Monday, April 14, 2014

I always wanted to be a teacher--until i had kids

When I was 4 years old I wanted to be a teacher. I watched Romper Room and the teacher was always so nice and smiling, and the children always looked happy. Then when my first born was 4 years old I volunteered in her preschool program on my college campus.  I enjoyed working with the kids and loved being there with my daughter. I enrolled in some early childhood education courses and I learned a great deal.  A great deal of that learning definitely helped improve my parenting skills. As I completed my degree I realized I didn't have the passion to be an early childhood educator.

When my first born entered school she was the 'perfect' student. (or near perfect?) - never a behavioral problem, quiet, compliant, smart. All throughout elementary school her teachers would each tell me they wished they had a "classroom full of Angela's".   Her junior high days were mostly uneventful, (academically that is). -- I think for the first time she was genuinely upset that she was corrected and disciplined by a math teacher in 7th grade.  High school was different.  She had an opportunity to attend a private school and with that came privileged kids. While she managed to complete the often most difficult and dreaded freshman year, as a cheerleader even, she wasn't able to embrace the advantage of attending that particular school.  I suppose that's just a proud way to say she wasn't able to find a way to fit in-- or perhaps a way to fit in while being true to herself.

She began her sophomore year at this school despite all her protests and complaints about hating the school etc. (I had a distorted idea of what tough love was at that time and was sure my forcing her to continue was done out of love ).  Early on in her 10th grade year she switched schools--It was such a  difficult decision for me to make. I was sure she was in the better school, and  it probably was but that didn't make it the 'better for her' school. Sophomore year ended better than it began.

 I honestly dont know what happened in her junior year.  -She had a part time job, a drivers license and a vehicle to drive. The only problem at school was her being threatened by the vice principal that she was parked in a tow away zone (which she asserted herself, remained parked and was not towed!) and then there was a walk out  students did to protest the US policy on Iraq-she was supposed to be disciplined for it but never was.  How her junior year ended was not what I ever would have imagined.  She grew increasingly bored with her peers and the trivial dialogue that was exchanged in the typical high school forum. With my half hearted support she managed to graduate high school her junior year-thereby completely avoiding her senior year.  Dont misunderstand me, she worked very hard to accomplish this. She attended both high school and the junior college her sophomore and junior years.  It was a very impressive accomplishment in deed!  More impressive was her choice to continue her education and I am proud to say she earned her degree! (A couple of them actually:).-----
               
       Anyway, this blog wasn't supposed to be about my oldest daughter and her school experience. It was intended to be about my youngest daughter and hers.  Never have I heard a teacher say, "I wish I had a classroom full of Karma's" -nor do I think I ever will. And that's unfortunate because children like Karma present others with  so many opportunities for growth that are disguised as challenges.

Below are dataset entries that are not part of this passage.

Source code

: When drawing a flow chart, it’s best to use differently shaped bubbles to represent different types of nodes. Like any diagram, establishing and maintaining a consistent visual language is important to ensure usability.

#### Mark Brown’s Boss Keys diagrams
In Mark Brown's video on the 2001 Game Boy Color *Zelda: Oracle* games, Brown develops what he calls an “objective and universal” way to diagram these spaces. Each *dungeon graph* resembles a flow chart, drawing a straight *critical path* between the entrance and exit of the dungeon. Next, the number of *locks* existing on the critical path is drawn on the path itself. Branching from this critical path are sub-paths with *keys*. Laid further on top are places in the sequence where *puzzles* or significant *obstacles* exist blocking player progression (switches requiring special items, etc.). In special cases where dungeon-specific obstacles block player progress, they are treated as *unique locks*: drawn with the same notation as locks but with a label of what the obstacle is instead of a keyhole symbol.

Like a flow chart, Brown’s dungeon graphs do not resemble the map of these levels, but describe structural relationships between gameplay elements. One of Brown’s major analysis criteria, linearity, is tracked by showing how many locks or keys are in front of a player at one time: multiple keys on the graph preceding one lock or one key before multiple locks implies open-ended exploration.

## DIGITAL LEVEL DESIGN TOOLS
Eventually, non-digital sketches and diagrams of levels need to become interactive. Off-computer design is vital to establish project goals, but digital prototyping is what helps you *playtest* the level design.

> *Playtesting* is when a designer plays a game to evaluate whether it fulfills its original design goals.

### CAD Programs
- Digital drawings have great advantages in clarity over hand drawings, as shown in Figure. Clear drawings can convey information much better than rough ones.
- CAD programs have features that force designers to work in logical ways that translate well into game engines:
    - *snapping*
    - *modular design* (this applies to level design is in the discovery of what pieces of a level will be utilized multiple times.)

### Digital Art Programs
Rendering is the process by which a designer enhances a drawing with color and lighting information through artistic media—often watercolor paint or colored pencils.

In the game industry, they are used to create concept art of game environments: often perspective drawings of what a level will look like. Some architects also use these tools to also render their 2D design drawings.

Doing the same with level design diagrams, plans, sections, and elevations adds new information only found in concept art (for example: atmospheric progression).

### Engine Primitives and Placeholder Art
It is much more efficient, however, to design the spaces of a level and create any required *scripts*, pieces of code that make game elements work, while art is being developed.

This year of school has been a very difficult one for Karma.  From day one she had difficulties.
Yet she took them in stride. Last year was her best year and she loved her teacher. This year is the opposite with it being her worse year and her feeling like her teacher\hates her. (A complaint shes held since week 1). Two weeks into the school year I considered switching her into a new school. After our first meeting I thought things  could change.. I was wrong. Two more times I heavily weighed the pros and cons of removing her from her class.  Despite efforts on both the teacher and the student the combination is a fail.  I'm afraid shes suffered an academic loss, (thanks to the switch to common core the status is subjective.) Karma has been so brave and courageous to endure this past year of school, a lot like how her big sister did years earlier.

One thing I know for sure is I raise some remarkably strong girls! ---- and here it is my opportunity to be an early childhood educator -40 years later- as I home school Karma for the remainder of the year. At home she wont feel stupid, or hated. She will feel loved and supported. Academically she can only improve.  Karma managed for nearly 9 months, I can manage the next 9 weeks.